W poszukiwaniu śladów obecności człowieka
- To, co planujemy zrobić, to są badania powierzchniowe. Polegają na tym, że idziemy w teren z grupą studentów i mapujemy, to co znajdziemy w kontekście znalezisk archeologicznych. Mogą być to proste rzeczy, np. fragmenty kamienia, które specjalista rozpozna jako elementy narzędzi kamiennych z pradziejów. Mogą to być elementy ceramiki, czyli np. potłuczone garnki, używane przez człowieka kilka tysięcy lat temu, ale też kilkuset lat temu. Będą to dowolne ślady obecności człowieka, które widoczne są na powierzchni ziemi, gruntu - wyjaśnia dr Magda Kowal z Instytutu Archeologii Uniwersytetu Jagiellońskiego.
Wybór obszaru nie jest przypadkowy. Na terenie tych miejscowości znajdują się skały, które wchodzą w skład Pienińskiego Pasa Skałkowego. W tym rejonie przodkowie mogli zaopatrywać się w skały potrzebne do produkcji rzeczy codziennego użytku.
- Gronków idąc od strony zachodniej, to jest pierwsze miejsce, gdzie mogą pojawić się te skały, które były potrzebne do produkcji narzędzi. Nowa Biała, Krempachy, Dursztyn - w tych miejscach mamy wychodnie skalne, tak zwany Pieniński Pas Skałkowy. Jest to rejon skalic wapiennych, tam występują też odpowiednie skały krzemionkowe. Były wykorzystywane w epoce kamienia do produkcji narzędzi - tłumaczy archeolożka.
Na powierzchni
Metodą badawczą nie będą wykopaliska. Naukowcy będą poszukiwać śladów obecności człowieka na terenach wcześniej naruszonych np. przez rolników bądź dzikie zwierzęta. Badacze z Uniwersytetu Jagiellońskiego przejdą przez teren i udokumentują znalezione elementy.
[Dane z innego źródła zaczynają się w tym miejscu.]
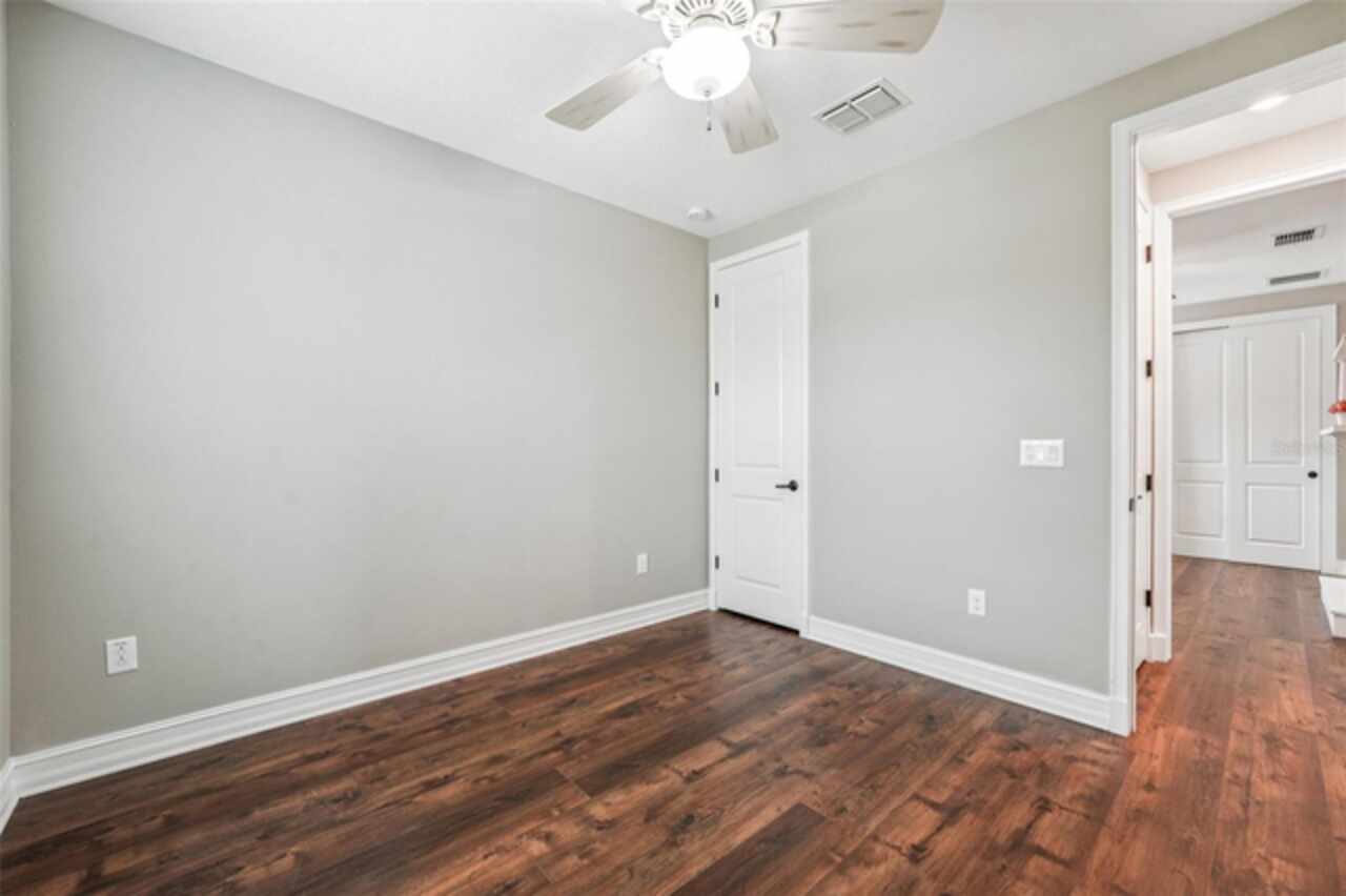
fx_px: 523
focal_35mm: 14
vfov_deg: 81.1
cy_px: 448
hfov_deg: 104.3
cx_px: 673
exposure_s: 1/4
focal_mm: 14
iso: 200
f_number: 8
- W Polsce od lat 70. funkcjonuje program badań powierzchniowych, tzw. Archeologiczne Zdjęcie Polski. Polega na tym, że zazwyczaj na wiosnę grupy archeologów wychodzą w teren i szukają miejsc, takich jak zaorane pola, czy miejsca rozryte przez dziki, a więc takich miejsc, gdzie przy okazji naruszenia powierzchni gruntu, zabytki które pozostawił kiedyś człowiek, mogą zostać znalezione jako element krajobrazu. Takie zabytki mapujemy i potem na ich podstawie orientujemy się gdzie człowiek przebywał, gdzie nie przebywał, co robił, to zawsze jakaś informacja dla nas - wyjaśnia.
Własność prywatna? Respektujemy!
W trakcie prac nie będą występowały utrudnienia w dojeździe do posesji lub pól. Badacze liczą jednak na wyrozumiałość ze strony mieszkańców i umożliwienie swobodnych przejść przez teren.
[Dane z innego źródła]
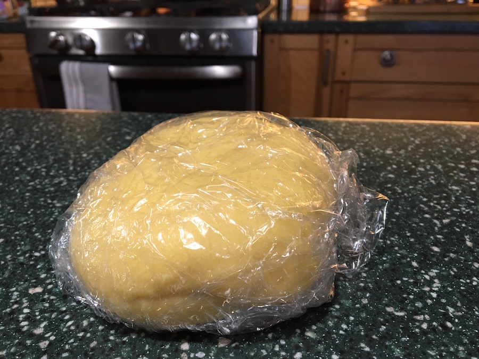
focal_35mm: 29
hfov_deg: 61.7
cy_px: 180
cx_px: 240
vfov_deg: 48.2
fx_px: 401
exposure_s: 1/30
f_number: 2.2
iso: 80
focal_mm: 4.15
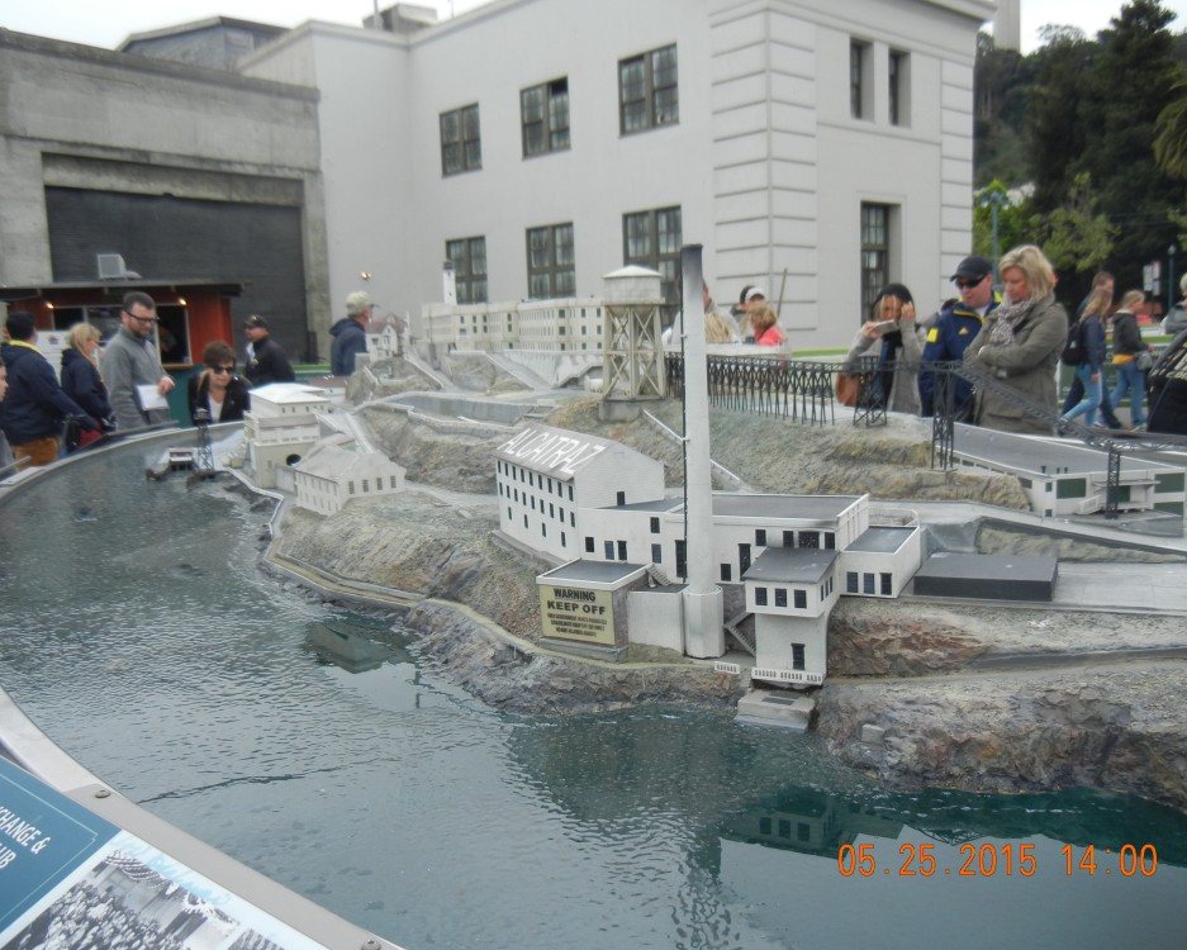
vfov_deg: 45.8
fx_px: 1124
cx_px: 588
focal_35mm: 32
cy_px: 475
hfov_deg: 55.7
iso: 160
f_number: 7
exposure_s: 1/272
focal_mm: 5.4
- Będziemy się poruszać małą grupą, około 10 - 12 osób. Nie będzie żadnych utrudnień w dostępie do pól. Jeśli ktoś w trakcie badań powie nam, że mamy sobie iść, to my to respektujemy, bo to własność prywatna. Idąc w teren nie niszczymy niczego. Jeśli pole jest rozmoknięte, jest błoto, to nie będziemy w nie wchodzić, aby nie niszczyć zasiewów - uspokaja dr Magda Kowal.